Recorded data:

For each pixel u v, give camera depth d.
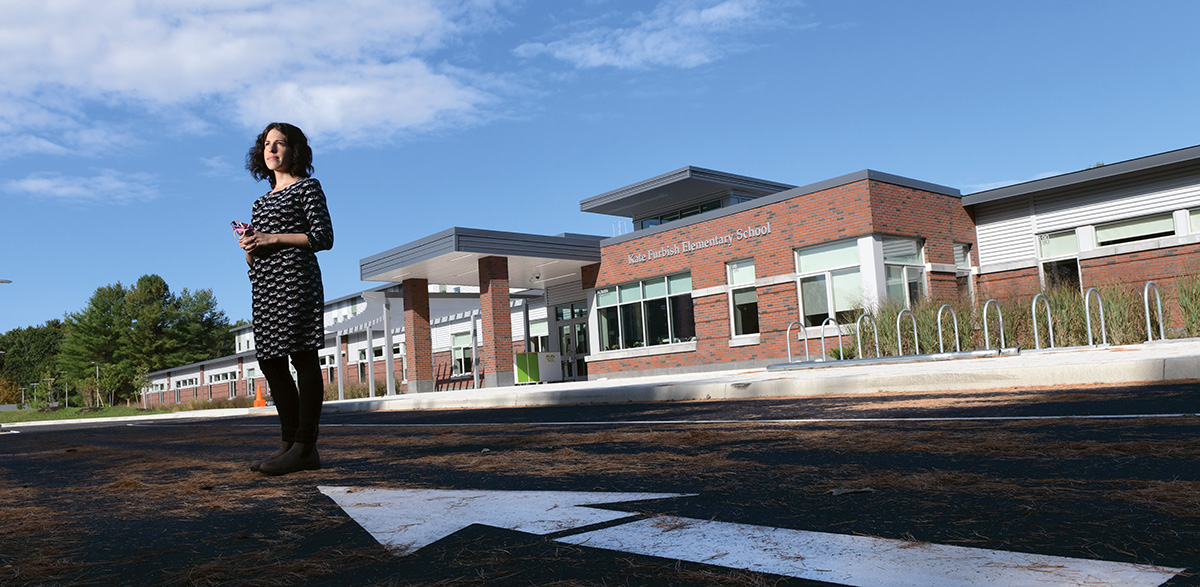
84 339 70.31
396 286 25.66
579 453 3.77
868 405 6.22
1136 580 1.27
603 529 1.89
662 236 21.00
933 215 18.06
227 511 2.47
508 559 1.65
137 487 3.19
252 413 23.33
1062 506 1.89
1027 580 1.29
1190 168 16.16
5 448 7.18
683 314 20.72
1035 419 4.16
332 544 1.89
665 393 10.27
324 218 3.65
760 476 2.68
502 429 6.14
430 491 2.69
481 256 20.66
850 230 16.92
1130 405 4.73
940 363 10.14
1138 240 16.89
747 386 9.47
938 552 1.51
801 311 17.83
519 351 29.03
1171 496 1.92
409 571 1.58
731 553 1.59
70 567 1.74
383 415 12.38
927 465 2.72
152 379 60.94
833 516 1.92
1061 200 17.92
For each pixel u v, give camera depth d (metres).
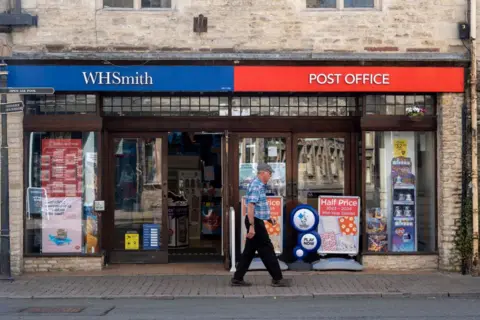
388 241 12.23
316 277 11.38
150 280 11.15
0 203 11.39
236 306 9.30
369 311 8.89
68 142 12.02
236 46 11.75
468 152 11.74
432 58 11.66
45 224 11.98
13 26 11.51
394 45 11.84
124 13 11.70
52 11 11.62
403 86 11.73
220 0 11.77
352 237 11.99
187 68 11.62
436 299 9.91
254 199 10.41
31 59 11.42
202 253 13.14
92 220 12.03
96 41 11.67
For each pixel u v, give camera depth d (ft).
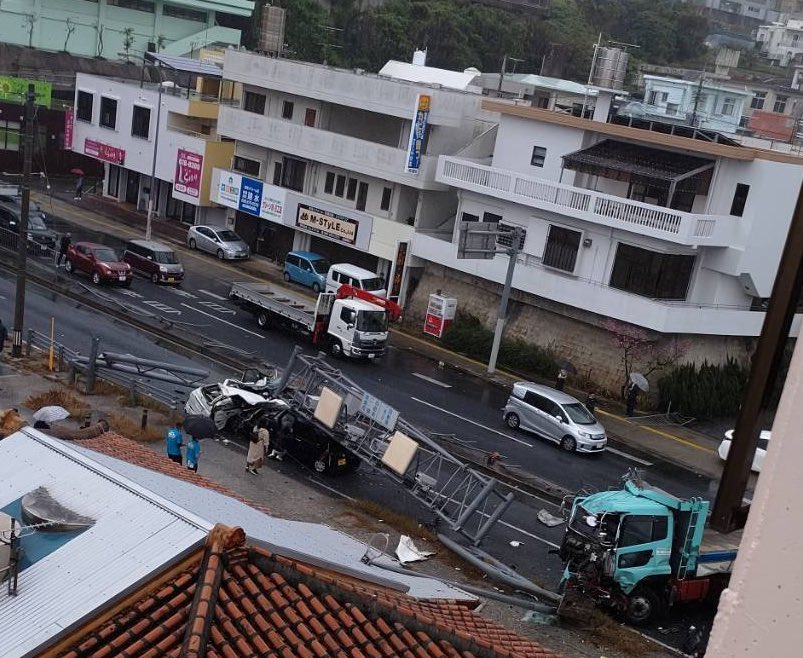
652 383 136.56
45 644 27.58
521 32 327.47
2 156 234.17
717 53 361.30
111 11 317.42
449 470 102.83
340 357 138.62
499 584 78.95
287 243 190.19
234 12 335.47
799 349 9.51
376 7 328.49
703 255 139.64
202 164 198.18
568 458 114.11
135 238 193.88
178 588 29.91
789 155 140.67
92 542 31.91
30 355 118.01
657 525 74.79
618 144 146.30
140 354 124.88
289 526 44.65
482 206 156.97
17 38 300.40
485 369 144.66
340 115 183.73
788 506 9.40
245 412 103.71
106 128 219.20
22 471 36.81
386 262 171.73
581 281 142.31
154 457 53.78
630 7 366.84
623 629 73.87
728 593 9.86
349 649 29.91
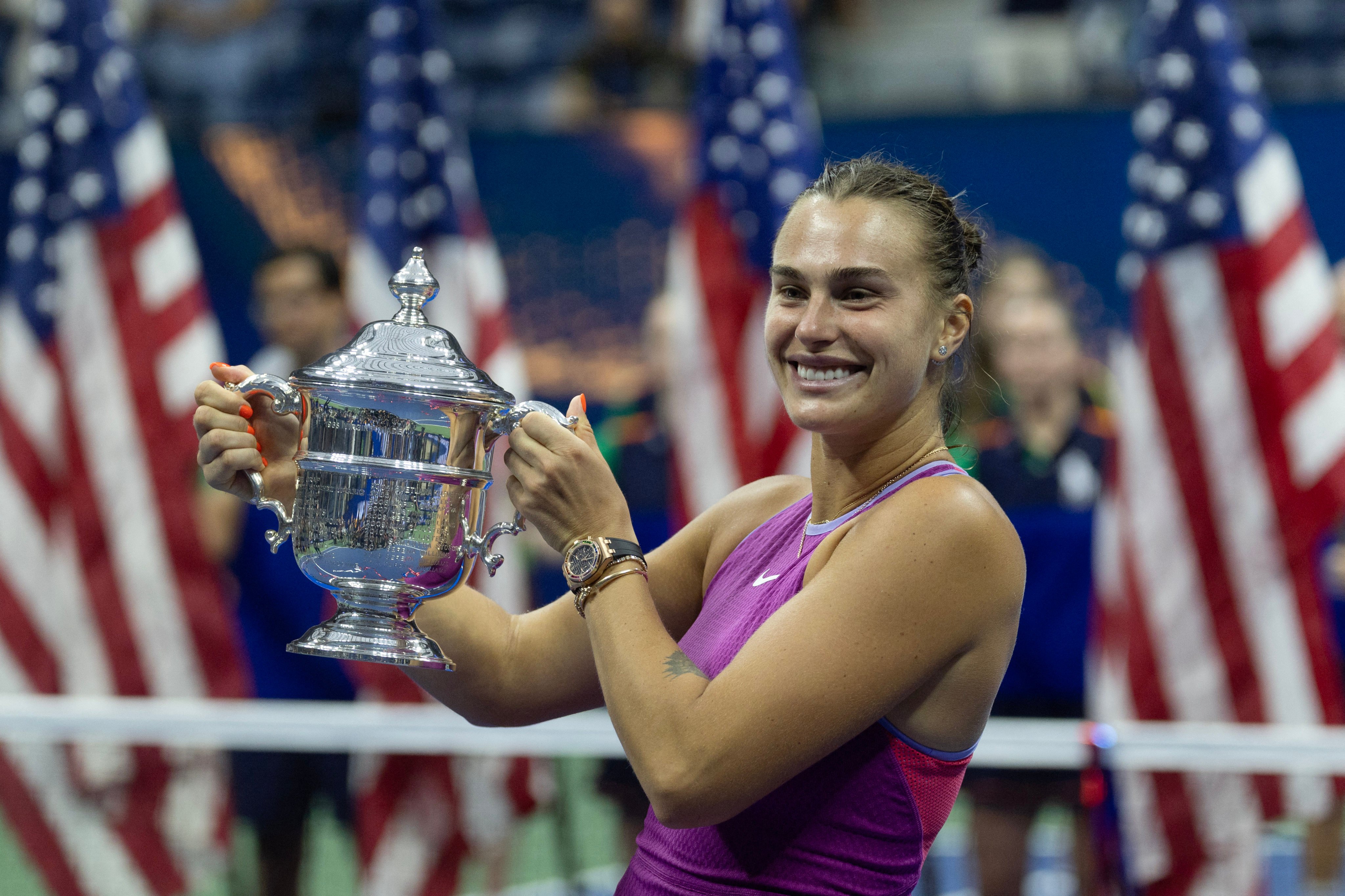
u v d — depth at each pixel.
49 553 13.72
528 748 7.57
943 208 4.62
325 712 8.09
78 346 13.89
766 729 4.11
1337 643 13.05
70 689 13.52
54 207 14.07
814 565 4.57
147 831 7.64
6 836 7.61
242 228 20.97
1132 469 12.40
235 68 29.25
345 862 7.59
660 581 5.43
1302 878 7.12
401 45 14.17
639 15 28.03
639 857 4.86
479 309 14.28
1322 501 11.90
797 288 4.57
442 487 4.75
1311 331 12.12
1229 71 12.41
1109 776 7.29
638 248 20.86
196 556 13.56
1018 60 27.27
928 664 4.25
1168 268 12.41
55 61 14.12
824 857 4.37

● Assigned task
Apart from the pictures, every record must be set down exactly.

● Response
For each pixel u v, give camera depth d.
84 339 70.31
396 286 25.66
579 453 3.77
868 405 6.22
1136 580 1.27
603 529 1.89
662 236 21.00
933 215 18.06
227 511 2.47
508 559 1.65
137 487 3.19
252 413 23.33
1062 506 1.89
1027 580 1.29
1190 168 16.16
5 448 7.18
683 314 20.72
1035 419 4.16
332 544 1.89
665 393 10.27
324 218 3.65
760 476 2.68
502 429 6.14
430 491 2.69
481 256 20.66
850 230 16.92
1130 405 4.73
940 363 10.14
1138 240 16.89
747 386 9.47
938 552 1.51
801 311 17.83
519 351 29.03
1171 496 1.92
409 571 1.58
731 553 1.59
70 567 1.74
383 415 12.38
927 465 2.72
152 379 60.94
833 516 1.92
1061 200 17.92
For each pixel u v, give camera depth d (metres).
388 241 12.23
316 277 11.38
150 280 11.15
0 203 11.39
236 306 9.30
369 311 8.89
68 142 12.02
236 46 11.75
468 152 11.74
432 58 11.66
45 224 11.98
13 26 11.51
394 45 11.84
124 13 11.70
52 11 11.62
403 86 11.73
220 0 11.77
352 237 11.99
187 68 11.62
436 299 9.91
254 199 10.41
31 59 11.42
202 253 13.14
92 220 12.03
96 41 11.67
For each pixel u v, give camera depth d (ft).
652 383 136.56
45 644 27.58
521 32 327.47
2 156 234.17
717 53 361.30
111 11 317.42
449 470 102.83
340 357 138.62
499 584 78.95
287 243 190.19
234 12 335.47
799 349 9.51
376 7 328.49
703 255 139.64
202 164 198.18
568 458 114.11
135 238 193.88
178 588 29.91
789 155 140.67
92 542 31.91
30 355 118.01
657 525 74.79
618 144 146.30
140 354 124.88
289 526 44.65
482 206 156.97
17 38 300.40
485 369 144.66
340 115 183.73
788 506 9.40
245 412 103.71
106 128 219.20
22 471 36.81
386 262 171.73
581 281 142.31
154 457 53.78
630 7 366.84
623 629 73.87
728 593 9.86
349 649 29.91
u v d — depth at each pixel.
49 553 13.72
528 748 7.57
943 208 4.62
325 712 8.09
78 346 13.89
766 729 4.11
1337 643 13.05
70 689 13.52
54 207 14.07
814 565 4.57
147 831 7.64
6 836 7.61
242 228 20.97
1132 469 12.40
235 68 29.25
345 862 7.59
660 581 5.43
1302 878 7.12
401 45 14.17
639 15 28.03
639 857 4.86
479 309 14.28
1322 501 11.90
797 288 4.57
442 487 4.75
1311 331 12.12
1229 71 12.41
1109 776 7.29
638 248 20.86
196 556 13.56
1018 60 27.27
928 664 4.25
1168 268 12.41
55 61 14.12
824 857 4.37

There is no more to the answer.